Goal of the exercise ::
Copy out the lines word for word, starting at the line with "jobb oldali területen" and ending with the line with "jelszó, egy TOTP bejegyzés lesz.", both included.

Supplied entries ::
=====
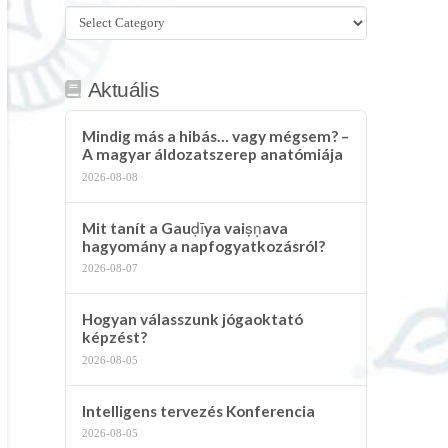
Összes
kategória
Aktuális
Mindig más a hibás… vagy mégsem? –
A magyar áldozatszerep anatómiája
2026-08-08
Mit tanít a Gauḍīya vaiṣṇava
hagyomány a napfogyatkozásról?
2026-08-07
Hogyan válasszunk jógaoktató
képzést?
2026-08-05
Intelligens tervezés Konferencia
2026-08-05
=====
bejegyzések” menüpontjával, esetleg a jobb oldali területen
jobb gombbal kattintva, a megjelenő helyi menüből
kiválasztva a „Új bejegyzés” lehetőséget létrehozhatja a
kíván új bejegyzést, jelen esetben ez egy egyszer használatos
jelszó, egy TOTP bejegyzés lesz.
=====
Task answer ::
bejegyzések” menüpontjával, esetleg a jobb oldali területen
jobb gombbal kattintva, a megjelenő helyi menüből
kiválasztva a „Új bejegyzés” lehetőséget létrehozhatja a
kíván új bejegyzést, jelen esetben ez egy egyszer használatos
jelszó, egy TOTP bejegyzés lesz.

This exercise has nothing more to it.